ここは渋谷なので、私は笑顔で親指をたてました。

渋谷は、知らない人同士でも気軽にコミニュケーションが取れるのが楽しい街なのです。


そして彼は、ガラス越しにたぶん死ねと言ってこちらを睨んできました。


私の思い私の願い。それはおまじないのようなささやかな祈りの類い。

私はただ、みんなのイメージの中にある楽しい渋谷に参加したかっただけなのです。

しかし年下に死ねと言われてしまった。

渋谷は楽しい街です。
何が楽しいとかではなく、楽しい雰囲気を楽しむ街です。
そうやって人はみな渋谷という街を利用してリミッターを外し楽しむ。それは同時に楽しい渋谷という街の幻想を作っていきます。
そして誰の頭の中にも渋谷は楽しいというイメージが出来上がるのです。

これは誰のものでもないけれどみんなのもの。ふしぎやさしいなぞなぞ。私たちは隣地境界線上に咲いた花を見つめる同じ人。それはおまじないのようなささやかな祈りの類い。

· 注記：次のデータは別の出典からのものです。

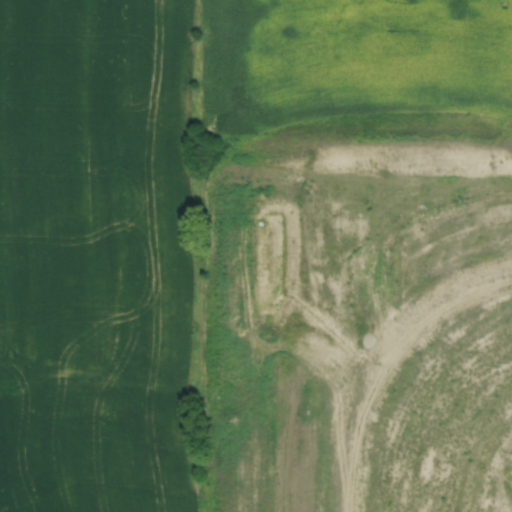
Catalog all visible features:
crop: (177, 152)
crop: (97, 457)
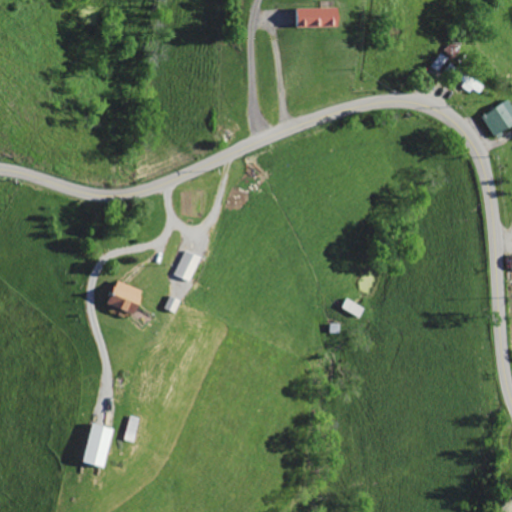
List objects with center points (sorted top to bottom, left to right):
building: (317, 16)
road: (250, 71)
road: (363, 105)
building: (499, 117)
building: (187, 264)
building: (98, 444)
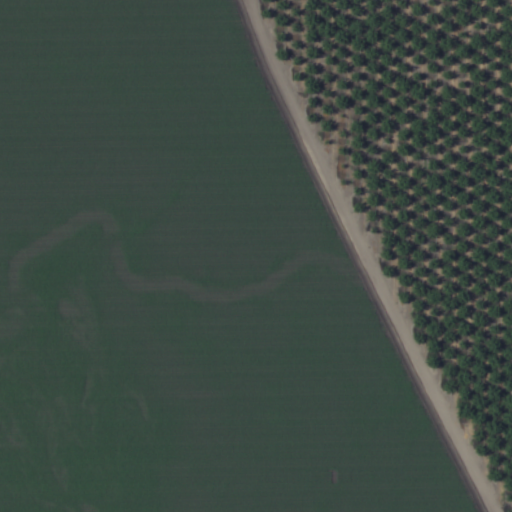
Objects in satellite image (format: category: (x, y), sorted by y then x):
crop: (256, 256)
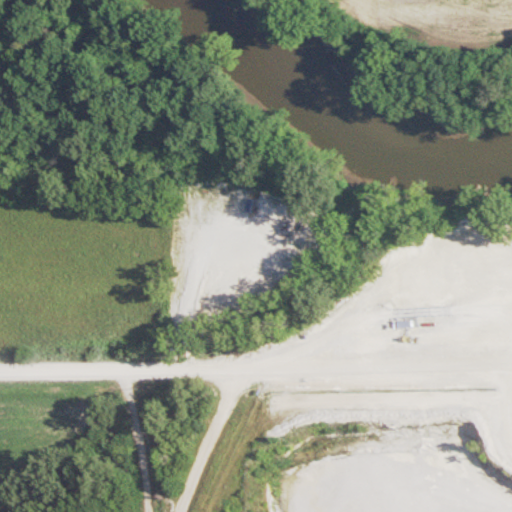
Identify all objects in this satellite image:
river: (358, 111)
road: (256, 367)
road: (201, 437)
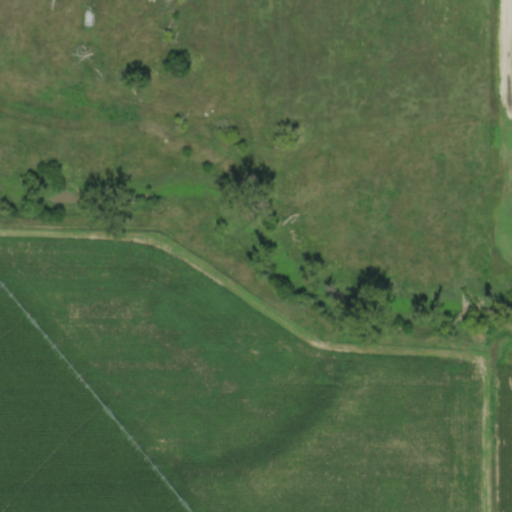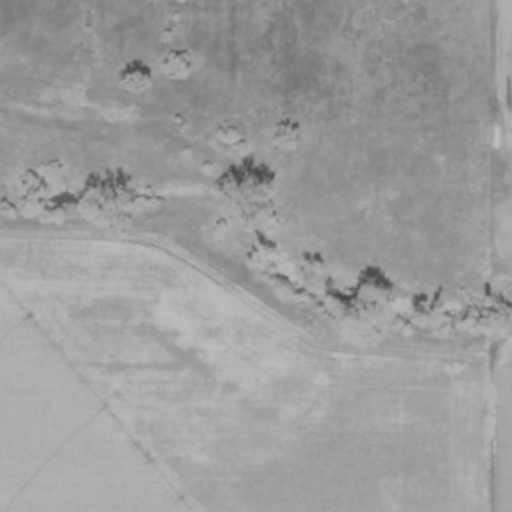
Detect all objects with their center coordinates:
building: (496, 136)
crop: (505, 431)
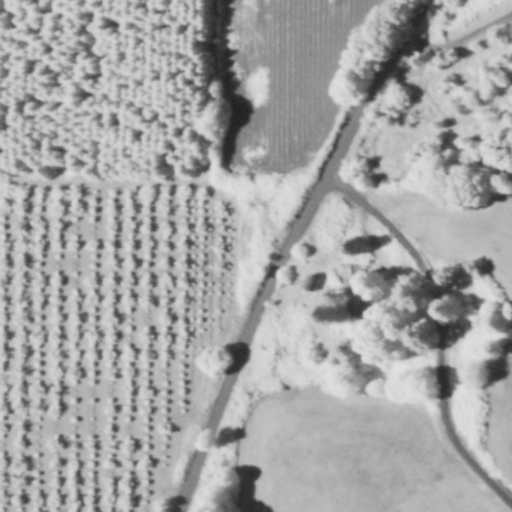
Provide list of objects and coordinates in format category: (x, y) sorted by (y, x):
road: (454, 41)
crop: (265, 82)
road: (282, 250)
building: (351, 275)
crop: (395, 427)
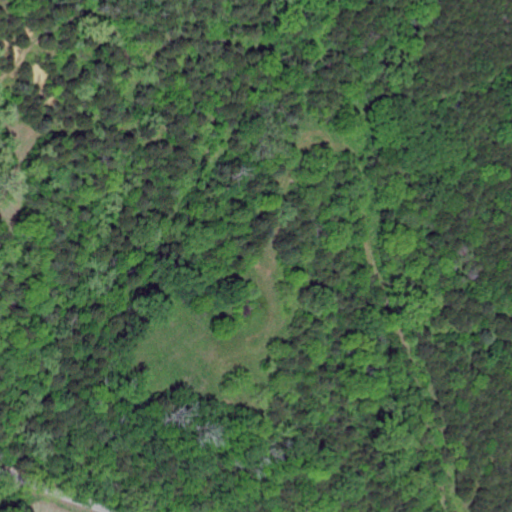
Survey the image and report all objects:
road: (54, 493)
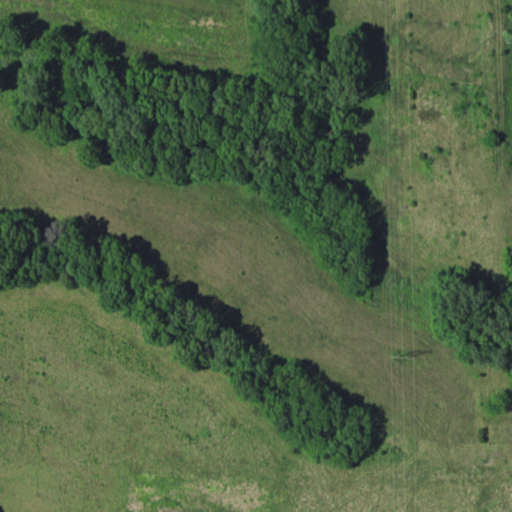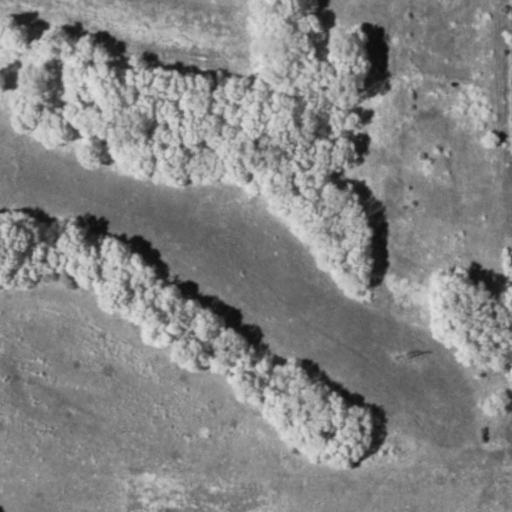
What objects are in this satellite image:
power tower: (403, 360)
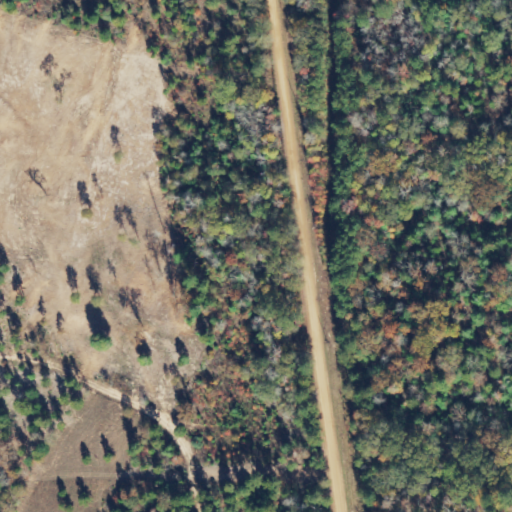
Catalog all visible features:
road: (310, 256)
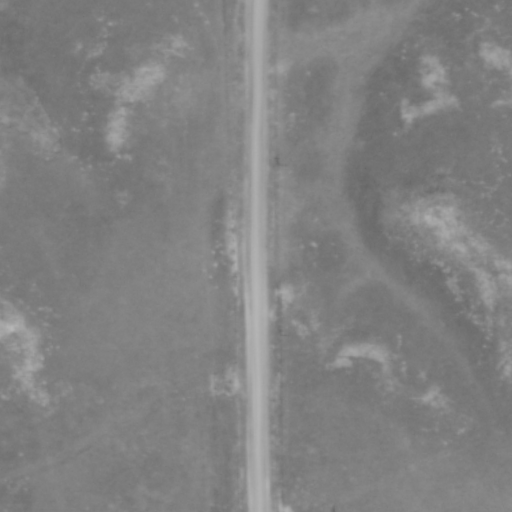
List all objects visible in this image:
road: (247, 256)
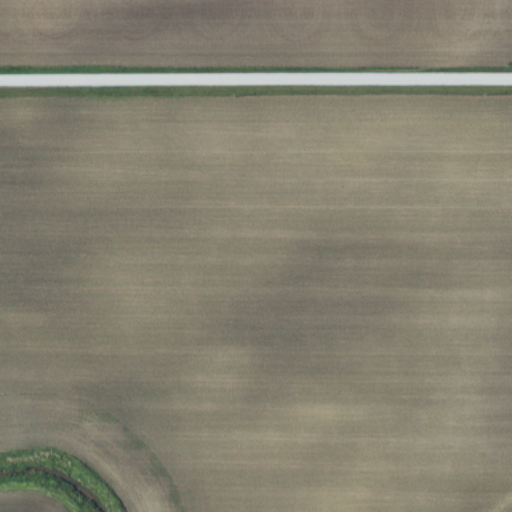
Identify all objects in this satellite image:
road: (256, 77)
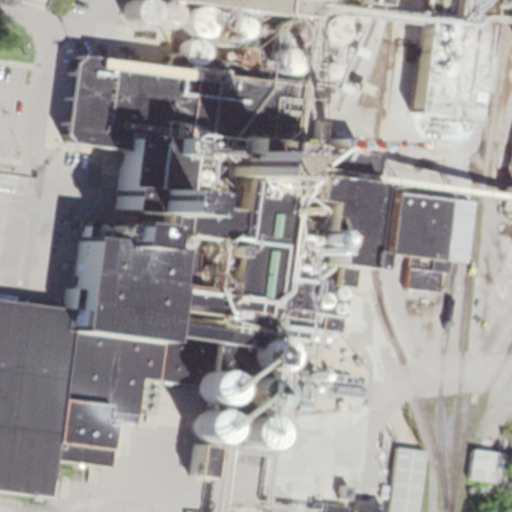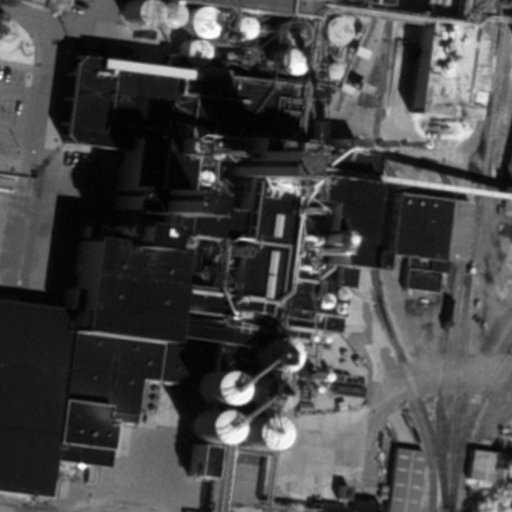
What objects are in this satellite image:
road: (24, 9)
building: (360, 28)
building: (284, 48)
building: (356, 50)
building: (448, 55)
building: (361, 86)
building: (340, 87)
road: (36, 100)
building: (508, 196)
building: (191, 226)
building: (427, 235)
building: (428, 235)
building: (185, 248)
railway: (449, 255)
railway: (472, 255)
railway: (370, 258)
building: (380, 306)
building: (344, 351)
building: (338, 375)
building: (347, 388)
building: (341, 404)
building: (406, 410)
building: (410, 417)
railway: (469, 424)
building: (256, 430)
building: (482, 463)
building: (483, 465)
building: (404, 479)
building: (403, 480)
building: (468, 488)
building: (342, 490)
building: (364, 505)
building: (244, 507)
building: (326, 507)
road: (1, 510)
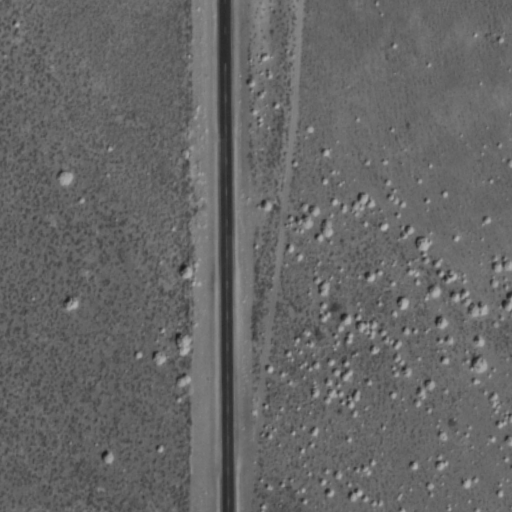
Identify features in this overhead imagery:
road: (212, 256)
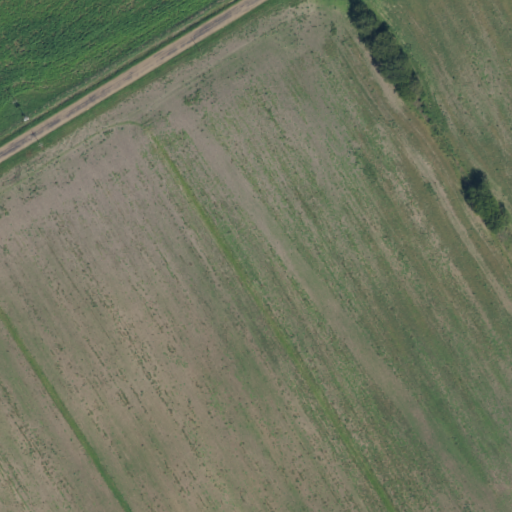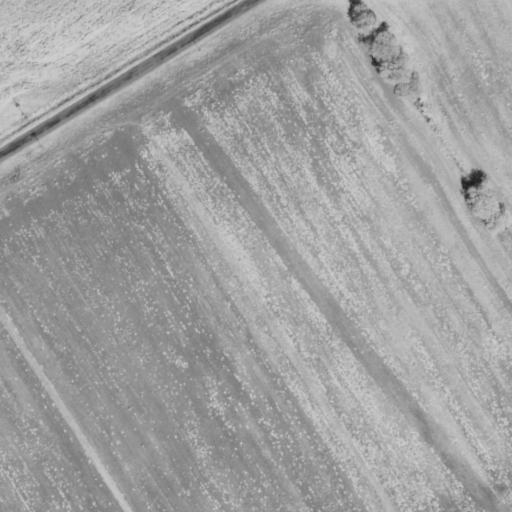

そういったイメージがより結晶したものが、スポーツの日本代表の試合で勝利したらスクランブル交差点を走り回ったり、ハロウィンで仮装して走り回ることです。

こういう、渋谷には良くも悪くも人を狂わせる祭りのような力がある。
渋谷に初めて来た人が「今日は祭りでもあるのか?」と思うのは正解です。
毎日が祭りの熱狂のようなものです。

だから、熱狂から抜け出し冷静になって一旦千葉とかに離れてそれらをよく見てみると、あれだけ楽しかった渋谷はただうるさい汚い街で、あんなにオシャレに見えたスタバはただの泥水です。

しかしそれを分かりながら束の間馬鹿になり熱狂するのが楽しい。夢から醒め、真顔のまま汚い街を徘徊しながら泥水をすすることには実際的にはなんの楽しさもない。
桃源郷であろうと楽しそうにするから楽しい。

ですから渋谷にいるのであれば渋谷的に狂うべきです。
みんなで楽しむのです。
そして楽しい渋谷を作っていくべきです。

それが彼といえばどうでしょう。
つまり彼は、楽しい渋谷の街作りには貢献したくはない。だけれどスタバ片手にセンター街を歩いて自分は楽しみたい。
この、お祭りの準備は手伝わないのに当日しれっと白々しい顔で来れる人間の、全員に見透かされている不徳を隠すどころかその卑怯な生き様を変えずに済むようポジティブに解釈してくれる占いでも見つけたかのような開き直った真顔。

渋谷に行ったとき一番やってはいけないこととは、彼のように半分だけ正気に戻り渋谷に居ること。それだったら完全に正気に戻り一旦千葉とかに居た方が良い。
正気の日常があるからこそ、狂気の渋谷に狂えるんです。

彼のような振る舞いの人が増えてしまったらささやかな祈りの類いは散り散り渋谷は、次第にその幻想の力を弱め本当にただうるさい汚い街になってしまう。

渋谷に行くなら狂う。それが自分のためでもあり渋谷のためです。
狂わないのであれば一旦千葉とかに居ましょう。